Atlético se hunde en el Metropolitano tras dejarse remontar ante el Bodo/Glimt
El Atlético de Madrid necesitaba una noche grande. Una victoria contundente, una goleada que asegurase el billete directo al Top-8 y evitase el peaje de la ronda extra. Pero el fútbol, implacable, tenía otros planes. Porque el Metropolitano vivió una de esas noches europeas que empiezan con esperanza y terminan en decepción. El Atlético no solo no ganó: se dejó remontar ante un Bodo/Glimt valiente y descarado para caer 1-2, descender hasta la decimocuarta posición y verse obligado a jugar los dieciseisavos en Champions League.
Un golpe seco. De esos que duelen más por cómo suceden. El susto inicial: el Bodo no vino a defenderse No era el rival ideal para buscar una goleada. El Bodo/Glimt lo dejó claro desde el primer minuto. Los noruegos, que ya habían asombrado con su repaso al Manchester City, salieron al Metropolitano sin complejos.
En apenas tres minutos, Giménez salvó bajo palos un gol cantado tras una triangulación perfecta que terminó con una vaselina sobre Oblak. Y un minuto después, Gogh tuvo el 0-1 en un mano a mano clarísimo, provocado por un regalo incomprensible de Koke. El Atlético se llevó un aviso serio: esto no iba a ser sencillo. Sorloth enciende la ilusión… y aparece la polémica Pero el Atlético es mucho Atlético. Le costó despertar, pero cuando lo hizo encontró oxígeno en el juego aéreo y en un Sorloth imperial.
Primero perdonó una ocasión clarísima que salvó el portero sobre la línea. Pero a la segunda no falló: centro de Hancko desde la izquierda y cabezazo ajustado del noruego al palo. 1-0 y el estadio volvió a creer. Antes ya había marcado Baena, pero el colegiado anuló el tanto por un fuera de juego milimétrico. Y entonces llegó el momento más surrealista de la noche. En el 18’, Baena remató un rechace que tocó en un defensor. El árbitro señaló gol… pero rectificó al instante para conceder córner.

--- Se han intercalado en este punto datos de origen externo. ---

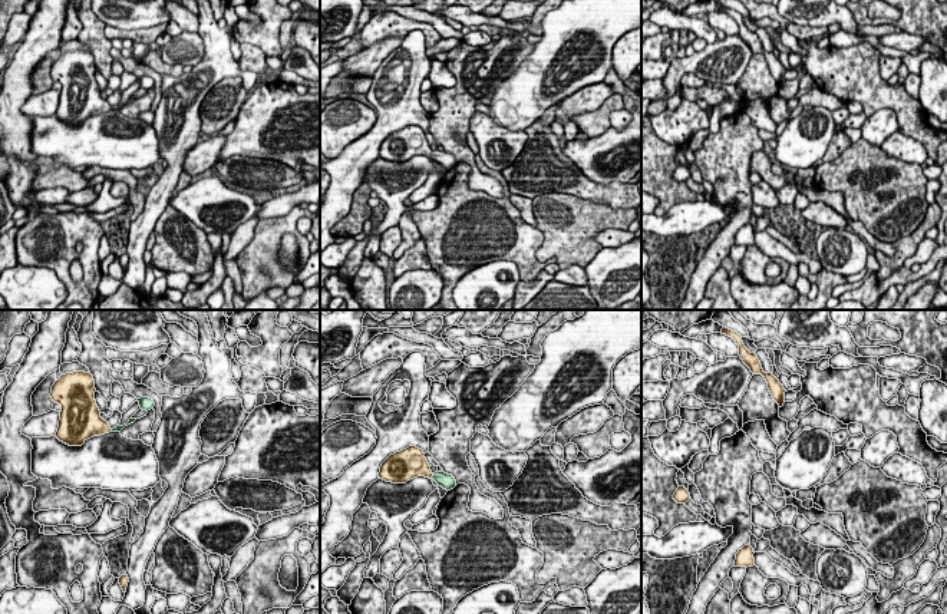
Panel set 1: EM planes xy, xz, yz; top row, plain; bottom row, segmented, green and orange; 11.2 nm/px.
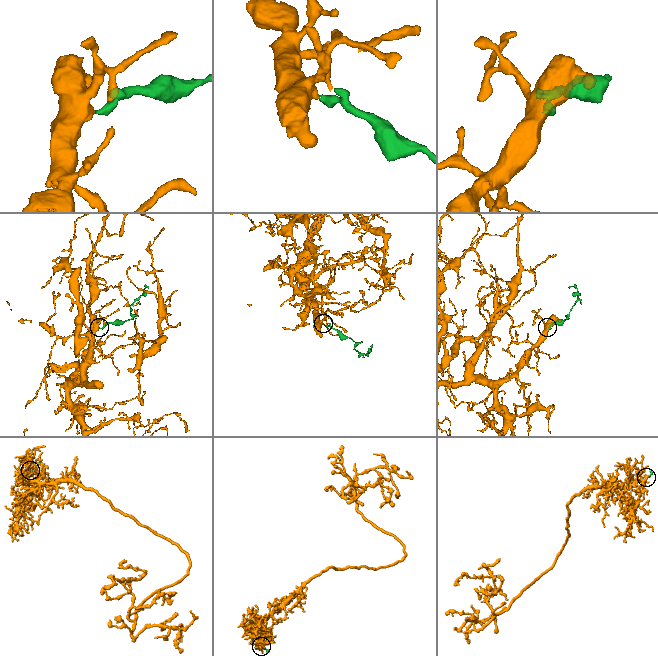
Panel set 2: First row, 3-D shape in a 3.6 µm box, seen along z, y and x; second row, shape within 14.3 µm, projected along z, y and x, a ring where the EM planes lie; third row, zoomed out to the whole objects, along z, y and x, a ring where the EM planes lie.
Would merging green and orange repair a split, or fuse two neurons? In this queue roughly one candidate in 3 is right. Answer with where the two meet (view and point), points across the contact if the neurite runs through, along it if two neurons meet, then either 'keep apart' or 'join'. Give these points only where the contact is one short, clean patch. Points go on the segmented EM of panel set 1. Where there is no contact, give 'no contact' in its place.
meets green in xz at (434, 475); runs through xz (448, 482), (434, 475), (415, 464); join

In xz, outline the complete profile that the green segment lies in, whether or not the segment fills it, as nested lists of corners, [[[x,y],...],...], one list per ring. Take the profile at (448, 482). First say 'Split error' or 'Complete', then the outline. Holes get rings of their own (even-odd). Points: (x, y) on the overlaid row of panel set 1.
Split error. [[[409,446],[390,455],[380,466],[379,478],[392,483],[406,483],[407,481],[425,476],[432,478],[439,486],[451,491],[456,486],[452,475],[432,472],[422,449]]]

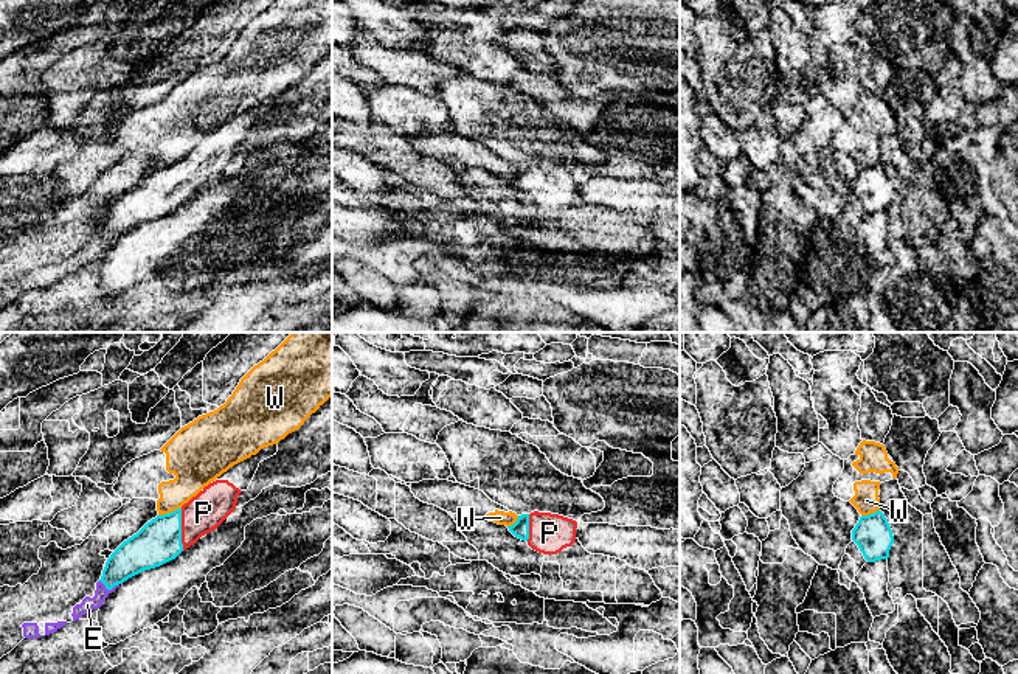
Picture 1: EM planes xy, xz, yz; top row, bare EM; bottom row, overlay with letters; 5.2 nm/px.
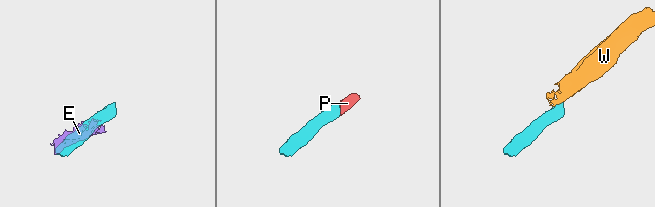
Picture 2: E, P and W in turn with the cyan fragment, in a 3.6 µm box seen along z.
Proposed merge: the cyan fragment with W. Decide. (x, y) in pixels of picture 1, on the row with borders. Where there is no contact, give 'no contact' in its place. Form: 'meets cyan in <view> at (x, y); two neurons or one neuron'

Mientras los noruegos protestaban, Julián Álvarez sacó rápido y marcó un gol olímpico, el 2-0. El Metropolitano estalló. Pero el colegiado lo anuló en una decisión tan incomprensible como devastadora. El Atlético pasó del posible 2-0… al golpe emocional.
Del perdón al castigo: Sjovold empata en la primera que tiene Perdonó el Atlético. Varias veces. Nico González tuvo ocasiones clarísimas. Julián también. Barrios estrelló un balón en el larguero en el añadido. Pero el fútbol europeo no perdona. En una jugada aislada, el Bodo encontró el empate. Sjovold remató solo desde el punto de penalti y silenció el estadio. 1-1 al descanso, un resultado que ya era una condena parcial.
Segunda parte: impotencia rojiblanca y remontada noruega Si la primera mitad fue frustrante, la segunda comenzó todavía peor. El Atlético entró frío, sin ritmo, sin energía. Y el Bodo olió sangre. En una jugada embarullada, el conjunto noruego remató hasta cuatro veces dentro del área pequeña. Oblak salvó una con la cara. Pero a la cuarta, Høgh no perdonó. 1-2. Remontada completada.
El Atlético se volcó entonces en ataque con más corazón que claridad. Sorloth tuvo varias, pero Khaikin se hizo enorme. Almada rozó el empate, pero la suerte tampoco apareció. Julián lo intentó con un disparo a la escuadra… sin éxito. La Araña no pudo picar.
El Atlético, condenado a la ronda extra
El pitido final dejó una imagen amarga: un Atlético impotente, frustrado, castigado por la falta de acierto y por una polémica arbitral que pesará mucho en la memoria rojiblanca. De soñar con el Top-8 a caer hasta el puesto 14. Ahora, Simeone deberá remangarse: el Atlético jugará la ronda extra y se medirá a Brujas o Galatasaray en dieciseisavos. Europa vuelve a exigirle una vida más.